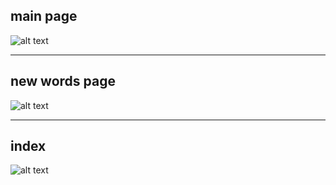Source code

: ## main page

![alt text](<스크린샷 2025-01-02 오후 7.02.07.png>)

---

## new words page

![alt text](<스크린샷 2025-01-02 오후 7.04.00.png>)

---

## index

![alt text](<스크린샷 2025-01-02 오후 7.04.48.png>)
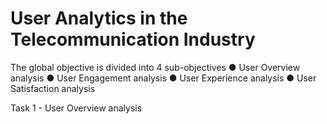 # User Analytics in the Telecommunication Industry

The global objective is divided into 4 sub-objectives ● User Overview analysis ● User Engagement analysis ● User Experience analysis ● User Satisfaction analysis

Task 1 - User Overview analysis

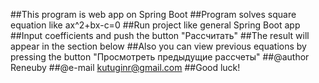 ##This program is web app on Spring Boot
##Program solves square equation like ax^2+bx-c=0
##Run project like general Spring Boot app
##Input coefficients and push the button "Рассчитать"
##The result will appear in the section below
##Also you can view previous equations by pressing the button "Просмотреть предыдущие рассчеты"
##@author Reneuby
##@e-mail kutuginr@gmail.com
##Good luck!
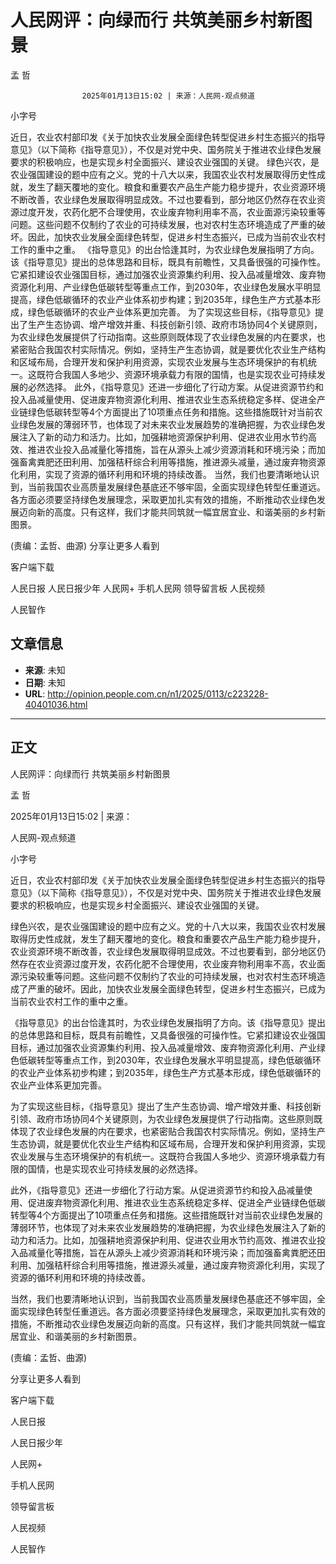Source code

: # 人民网评：向绿而行 共筑美丽乡村新图景

孟 哲


					2025年01月13日15:02 | 来源：人民网-观点频道


小字号





近日，农业农村部印发《关于加快农业发展全面绿色转型促进乡村生态振兴的指导意见》（以下简称《指导意见》），不仅是对党中央、国务院关于推进农业绿色发展要求的积极响应，也是实现乡村全面振兴、建设农业强国的关键。
绿色兴农，是农业强国建设的题中应有之义。党的十八大以来，我国农业农村发展取得历史性成就，发生了翻天覆地的变化。粮食和重要农产品生产能力稳步提升，农业资源环境不断改善，农业绿色发展取得明显成效。不过也要看到，部分地区仍然存在农业资源过度开发，农药化肥不合理使用，农业废弃物利用率不高，农业面源污染较重等问题。这些问题不仅制约了农业的可持续发展，也对农村生态环境造成了严重的破坏。因此，加快农业发展全面绿色转型，促进乡村生态振兴，已成为当前农业农村工作的重中之重。
《指导意见》的出台恰逢其时，为农业绿色发展指明了方向。该《指导意见》提出的总体思路和目标，既具有前瞻性，又具备很强的可操作性。它紧扣建设农业强国目标，通过加强农业资源集约利用、投入品减量增效、废弃物资源化利用、产业绿色低碳转型等重点工作，到2030年，农业绿色发展水平明显提高，绿色低碳循环的农业产业体系初步构建；到2035年，绿色生产方式基本形成，绿色低碳循环的农业产业体系更加完善。
为了实现这些目标，《指导意见》提出了生产生态协调、增产增效并重、科技创新引领、政府市场协同4个关键原则，为农业绿色发展提供了行动指南。这些原则既体现了农业绿色发展的内在要求，也紧密贴合我国农村实际情况。例如，坚持生产生态协调，就是要优化农业生产结构和区域布局，合理开发和保护利用资源，实现农业发展与生态环境保护的有机统一。这既符合我国人多地少、资源环境承载力有限的国情，也是实现农业可持续发展的必然选择。
此外，《指导意见》还进一步细化了行动方案。从促进资源节约和投入品减量使用、促进废弃物资源化利用、推进农业生态系统稳定多样、促进全产业链绿色低碳转型等4个方面提出了10项重点任务和措施。这些措施既针对当前农业绿色发展的薄弱环节，也体现了对未来农业发展趋势的准确把握，为农业绿色发展注入了新的动力和活力。比如，加强耕地资源保护利用、促进农业用水节约高效、推进农业投入品减量化等措施，旨在从源头上减少资源消耗和环境污染；而加强畜禽粪肥还田利用、加强秸秆综合利用等措施，推进源头减量，通过废弃物资源化利用，实现了资源的循环利用和环境的持续改善。
当然，我们也要清晰地认识到，当前我国农业高质量发展绿色基底还不够牢固，全面实现绿色转型任重道远。各方面必须要坚持绿色发展理念，采取更加扎实有效的措施，不断推动农业绿色发展迈向新的高度。只有这样，我们才能共同筑就一幅宜居宜业、和谐美丽的乡村新图景。

(责编：孟哲、曲源)
分享让更多人看到  


客户端下载

人民日报
人民日报少年
人民网+
手机人民网
领导留言板
人民视频

人民智作

## 文章信息

- **来源**: 未知
- **日期**: 未知
- **URL**: http://opinion.people.com.cn/n1/2025/0113/c223228-40401036.html

---

## 正文

人民网评：向绿而行 共筑美丽乡村新图景

孟 哲

2025年01月13日15:02 | 来源：

人民网-观点频道

小字号

近日，农业农村部印发《关于加快农业发展全面绿色转型促进乡村生态振兴的指导意见》（以下简称《指导意见》），不仅是对党中央、国务院关于推进农业绿色发展要求的积极响应，也是实现乡村全面振兴、建设农业强国的关键。

绿色兴农，是农业强国建设的题中应有之义。党的十八大以来，我国农业农村发展取得历史性成就，发生了翻天覆地的变化。粮食和重要农产品生产能力稳步提升，农业资源环境不断改善，农业绿色发展取得明显成效。不过也要看到，部分地区仍然存在农业资源过度开发，农药化肥不合理使用，农业废弃物利用率不高，农业面源污染较重等问题。这些问题不仅制约了农业的可持续发展，也对农村生态环境造成了严重的破坏。因此，加快农业发展全面绿色转型，促进乡村生态振兴，已成为当前农业农村工作的重中之重。

《指导意见》的出台恰逢其时，为农业绿色发展指明了方向。该《指导意见》提出的总体思路和目标，既具有前瞻性，又具备很强的可操作性。它紧扣建设农业强国目标，通过加强农业资源集约利用、投入品减量增效、废弃物资源化利用、产业绿色低碳转型等重点工作，到2030年，农业绿色发展水平明显提高，绿色低碳循环的农业产业体系初步构建；到2035年，绿色生产方式基本形成，绿色低碳循环的农业产业体系更加完善。

为了实现这些目标，《指导意见》提出了生产生态协调、增产增效并重、科技创新引领、政府市场协同4个关键原则，为农业绿色发展提供了行动指南。这些原则既体现了农业绿色发展的内在要求，也紧密贴合我国农村实际情况。例如，坚持生产生态协调，就是要优化农业生产结构和区域布局，合理开发和保护利用资源，实现农业发展与生态环境保护的有机统一。这既符合我国人多地少、资源环境承载力有限的国情，也是实现农业可持续发展的必然选择。

此外，《指导意见》还进一步细化了行动方案。从促进资源节约和投入品减量使用、促进废弃物资源化利用、推进农业生态系统稳定多样、促进全产业链绿色低碳转型等4个方面提出了10项重点任务和措施。这些措施既针对当前农业绿色发展的薄弱环节，也体现了对未来农业发展趋势的准确把握，为农业绿色发展注入了新的动力和活力。比如，加强耕地资源保护利用、促进农业用水节约高效、推进农业投入品减量化等措施，旨在从源头上减少资源消耗和环境污染；而加强畜禽粪肥还田利用、加强秸秆综合利用等措施，推进源头减量，通过废弃物资源化利用，实现了资源的循环利用和环境的持续改善。

当然，我们也要清晰地认识到，当前我国农业高质量发展绿色基底还不够牢固，全面实现绿色转型任重道远。各方面必须要坚持绿色发展理念，采取更加扎实有效的措施，不断推动农业绿色发展迈向新的高度。只有这样，我们才能共同筑就一幅宜居宜业、和谐美丽的乡村新图景。

(责编：孟哲、曲源)

分享让更多人看到

客户端下载

人民日报

人民日报少年

人民网+

手机人民网

领导留言板

人民视频

人民智作

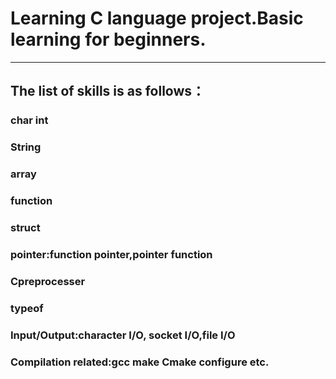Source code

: # Learning C language project.Basic learning for beginners.  
---  
## The list of skills is as follows：  
### char int  
### String   
### array  
### function  
### struct  
### pointer:function pointer,pointer function  
### Cpreprocesser  
### typeof  
### Input/Output:character I/O, socket I/O,file I/O   
### Compilation related:gcc make Cmake configure etc.  
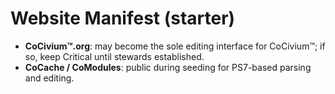 # Website Manifest (starter)

- **CoCivium™.org**: may become the sole editing interface for CoCivium™; if so, keep Critical until stewards established.
- **CoCache / CoModules**: public during seeding for PS7-based parsing and editing.

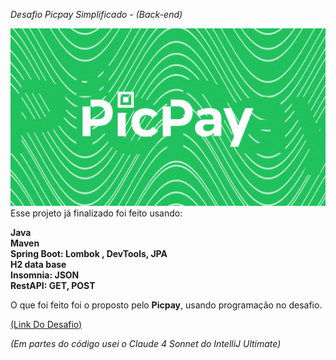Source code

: *Desafio Picpay Simplificado - (Back-end)*

![Picpay Challenge](style/picpayimage.jpg)
Esse projeto já finalizado foi feito usando:

**Java**<br>
**Maven**<br>
**Spring Boot: Lombok , DevTools, JPA**<br>
**H2 data base**<br>
**Insomnia: JSON**<br>
**RestAPI: GET, POST**<br>

O que foi feito foi o proposto pelo **Picpay**, usando programação no desafio.

[(Link Do Desafio)](https://github.com/PicPay/picpay-desafio-backend)

*(Em partes do código usei o Claude 4 Sonnet do IntelliJ Ultimate)*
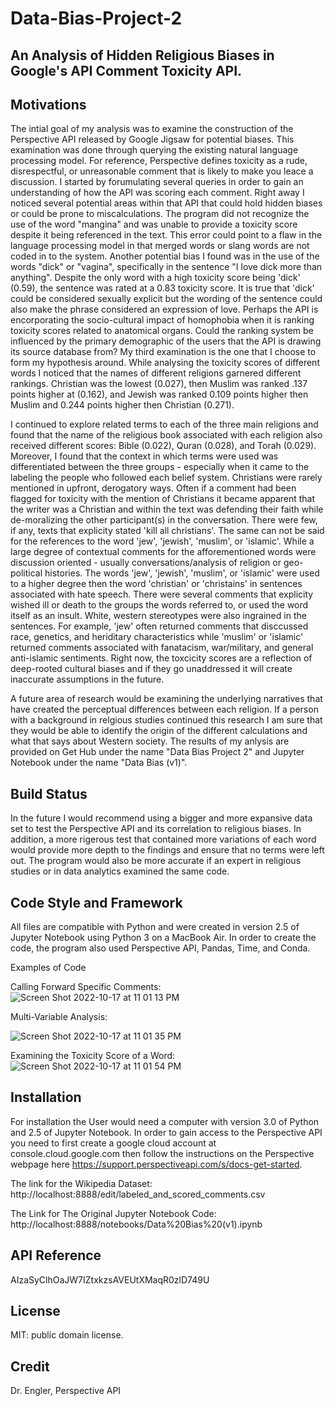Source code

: # Data-Bias-Project-2
## An Analysis of Hidden Religious Biases in Google's API Comment Toxicity API. 


## Motivations
The intial goal of my analysis was to examine the construction of the Perspective API released by Google Jigsaw for potential biases. This examination was done through querying the existing natural language processing model. For reference, Perspective defines toxicity as a rude, disrespectful, or unreasonable comment that is likely to make you leace a discussion. I started by forumulating several queries in order to gain an understanding of how the API was scoring each comment. Right away I noticed several potential areas within that API that could hold hidden biases or could be prone to miscalculations. The program did not recognize the use of the word "mangina" and was unable to provide a toxicity score despite it being referenced in the text. This error could point to a flaw in the language processing model in that merged words or slang words are not coded in to the system. Another potential bias I found was in the use of the words "dick" or "vagina", specifically in the sentence "I love dick more than anything". Despite the only word with a high toxicity score being 'dick' (0.59), the sentence was rated at a 0.83 toxicity score. It is true that 'dick' could be considered sexually explicit but the wording of the sentence could also make the phrase considered an expression of love. Perhaps the API is encorporating the socio-cultural impact of homophobia when it is ranking toxicity scores related to anatomical organs. Could the ranking system be influenced by the primary demographic of the users that the API is drawing its source database from? My third examination is the one that I choose to form my hypothesis around. While analysing the toxicity scores of different words I noticed that the names of different religions garnered different rankings. Christian was the lowest (0.027), then Muslim was ranked .137 points higher at (0.162), and Jewish was ranked 0.109 points higher then Muslim and 0.244 points higher then Christian (0.271). 

  I continued to explore related terms to each of the three main religions and found that the name of the religious book associated with each religion also received different scores: Bible (0.022), Quran (0.028), and Torah (0.029). Moreover, I found that the context in which terms were used was differentiated between the three groups - especially when it came to the labeling the people who followed each belief system. Christians were rarely mentioned in upfront, derogatory ways. Often if a comment had been flagged for toxicity with the mention of Christians it became apparent that the writer was a Christian and within the text was defending their faith while de-moralizing the other participant(s) in the conversation. There were few, if any, texts that explicity stated 'kill all christians'. The same can not be said for the references to the word 'jew', 'jewish', 'muslim', or 'islamic'. While a large degree of contextual comments for the afforementioned words were discussion oriented - usually conversations/analysis of religion or geo-political histories. The words 'jew', 'jewish', 'muslim', or 'islamic' were used to a higher degree then the word 'christian' or 'christains' in sentences associated with hate speech. There were several comments that explicity wished ill or death to the groups the words referred to, or used the word itself as an insult. White, western stereotypes were also ingrained in the sentences. For example, 'jew' often returned comments that disccussed race, genetics, and heriditary characteristics while 'muslim' or 'islamic' returned comments associated with fanatacism, war/military, and general anti-islamic sentiments. Right now, the toxcicity scores are a reflection of deep-rooted cultural biases and if they go unaddressed it will create inaccurate assumptions in the future. 
  
  A future area of research would be examining the underlying narratives that have created the perceptual differences between each religion. If a person with a background in relgious studies continued this research I am sure that they would be able to identify the origin of the different calculations and what that says about Western society. The results of my anlysis are provided on Get Hub under the name "Data Bias Project 2" and Jupyter Notebook under the name "Data Bias (v1)". 

## Build Status
In the future I would recommend using a bigger and more expansive data set to test the Perspective API and its correlation to religious biases. In addition, a more rigerous test that contained more variations of each word would provide more depth to the findings and ensure that no terms were left out. The program would also be more accurate if an expert in religious studies or in data analytics examined the same code. 

## Code Style and Framework 
All files are compatible with Python and were created in version 2.5 of Jupyter Notebook using Python 3 on a MacBook Air. In order to create the code, the program also used Perspective API, Pandas, Time, and Conda. 

Examples of Code

Calling Forward Specific Comments:
![Screen Shot 2022-10-17 at 11 01 13 PM](https://user-images.githubusercontent.com/113537319/196333761-fefd988f-4e9c-49f3-a83e-f2e1cdecf234.png)

Multi-Variable Analysis: 

![Screen Shot 2022-10-17 at 11 01 35 PM](https://user-images.githubusercontent.com/113537319/196334599-c3ad96fe-4f48-4f02-8b85-9032bb12b97b.png)

Examining the Toxicity Score of a Word:
![Screen Shot 2022-10-17 at 11 01 54 PM](https://user-images.githubusercontent.com/113537319/196333798-3d40cdc4-bff2-4ee0-bed6-0d275314c7b4.png)



## Installation

For installation the User would need a computer with version 3.0 of Python and 2.5 of Jupyter Notebook. In order to gain access to the Perspective API you need to first create a google cloud account at console.cloud.google.com then follow the instructions on the Perspective webpage here https://support.perspectiveapi.com/s/docs-get-started. 

The link for the Wikipedia Dataset:
http://localhost:8888/edit/labeled_and_scored_comments.csv

The Link for The Original Jupyter Notebook Code:
http://localhost:8888/notebooks/Data%20Bias%20(v1).ipynb

## API Reference
AIzaSyClhOaJW7IZtxkzsAVEUtXMaqR0zlD749U

## License 
MIT: public domain license. 

## Credit
Dr. Engler, Perspective API


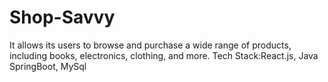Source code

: # Shop-Savvy
It allows its users to browse and purchase a wide range of products, including books, electronics, clothing, and more.
Tech Stack:React.js, Java SpringBoot, MySql
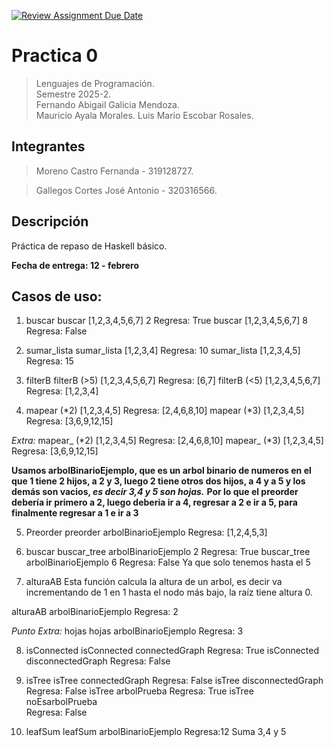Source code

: [![Review Assignment Due Date](https://classroom.github.com/assets/deadline-readme-button-22041afd0340ce965d47ae6ef1cefeee28c7c493a6346c4f15d667ab976d596c.svg)](https://classroom.github.com/a/uUeGHGGC)

# Practica 0

> Lenguajes de Programación.  
> Semestre 2025-2.  
> Fernando Abigail Galicia Mendoza.  
> Mauricio Ayala Morales.
> Luis Mario Escobar Rosales.

## Integrantes

> Moreno Castro Fernanda - 319128727.

>  Gallegos Cortes José Antonio - 320316566. 

## Descripción

Práctica de repaso de Haskell básico.

**Fecha de entrega: 12 - febrero**

## Casos de uso:
1. buscar
 buscar [1,2,3,4,5,6,7] 2
Regresa: True
 buscar [1,2,3,4,5,6,7] 8
Regresa: False

2. sumar_lista
sumar_lista [1,2,3,4]
 Regresa: 10
sumar_lista [1,2,3,4,5]
 Regresa: 15

3. filterB
filterB (>5) [1,2,3,4,5,6,7]
 Regresa: [6,7]
filterB (<5) [1,2,3,4,5,6,7]
 Regresa: [1,2,3,4]

4. mapear (*2) [1,2,3,4,5]
 Regresa: [2,4,6,8,10]
mapear (*3) [1,2,3,4,5]
 Regresa: [3,6,9,12,15]

*Extra:* mapear_ (*2) [1,2,3,4,5]
 Regresa: [2,4,6,8,10]
mapear_ (*3) [1,2,3,4,5]
 Regresa: [3,6,9,12,15]

__Usamos arbolBinarioEjemplo, que es un arbol binario de numeros en el que 1 tiene 2 hijos, a 2 y 3, luego 2 tiene otros dos hijos, a 4 y a 5 y los demás son vacios, *es decir 3,4 y 5 son hojas.*__
__Por lo que el preorder debería ir primero a 2, luego deberia ir a 4, regresar a 2 e ir a 5, para finalmente regresar a 1 e ir a 3__

5. Preorder
preorder arbolBinarioEjemplo 
 Regresa: [1,2,4,5,3]

6. buscar 
buscar_tree arbolBinarioEjemplo 2
 Regresa: True
buscar_tree arbolBinarioEjemplo 6
 Regresa: False
 Ya que solo tenemos hasta el 5

7. alturaAB 
Esta función calcula la altura de un arbol, es decir va incrementando de 1 en 1 hasta el nodo más bajo, la raíz tiene altura 0.

alturaAB arbolBinarioEjemplo 
 Regresa: 2

*Punto Extra:* hojas
hojas arbolBinarioEjemplo 
 Regresa: 3

 8. isConnected
isConnected connectedGraph 
 Regresa: True
isConnected disconnectedGraph 
 Regresa: False

9. isTree 
isTree connectedGraph 
 Regresa: False
isTree disconnectedGraph 
 Regresa: False
isTree arbolPrueba 
 Regresa: True
isTree noEsarbolPrueba  
 Regresa: False

10. leafSum
leafSum arbolBinarioEjemplo 
 Regresa:12
Suma 3,4 y 5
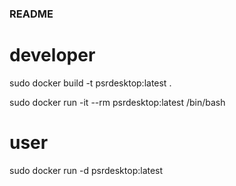 ### README

# developer

sudo docker build -t psrdesktop:latest .

sudo docker run -it --rm psrdesktop:latest /bin/bash

# user

sudo docker run -d psrdesktop:latest
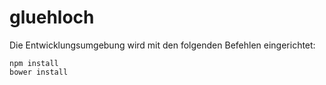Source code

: # gluehloch

Die Entwicklungsumgebung wird mit den folgenden Befehlen eingerichtet:

    npm install
    bower install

+++

→ Job item: Copy out exactly the lines that run from the line containing "isTree arbolPrueba" through the last line of the material, and nothing more; omit the pictures.

→ Written solution:
isTree arbolPrueba 
 Regresa: True
isTree noEsarbolPrueba  
 Regresa: False

10. leafSum
leafSum arbolBinarioEjemplo 
 Regresa:12
Suma 3,4 y 5
 ### README

# developer

sudo docker build -t psrdesktop:latest .

sudo docker run -it --rm psrdesktop:latest /bin/bash

# user

sudo docker run -d psrdesktop:latest
Source code

: # gluehloch

Die Entwicklungsumgebung wird mit den folgenden Befehlen eingerichtet:

    npm install
    bower install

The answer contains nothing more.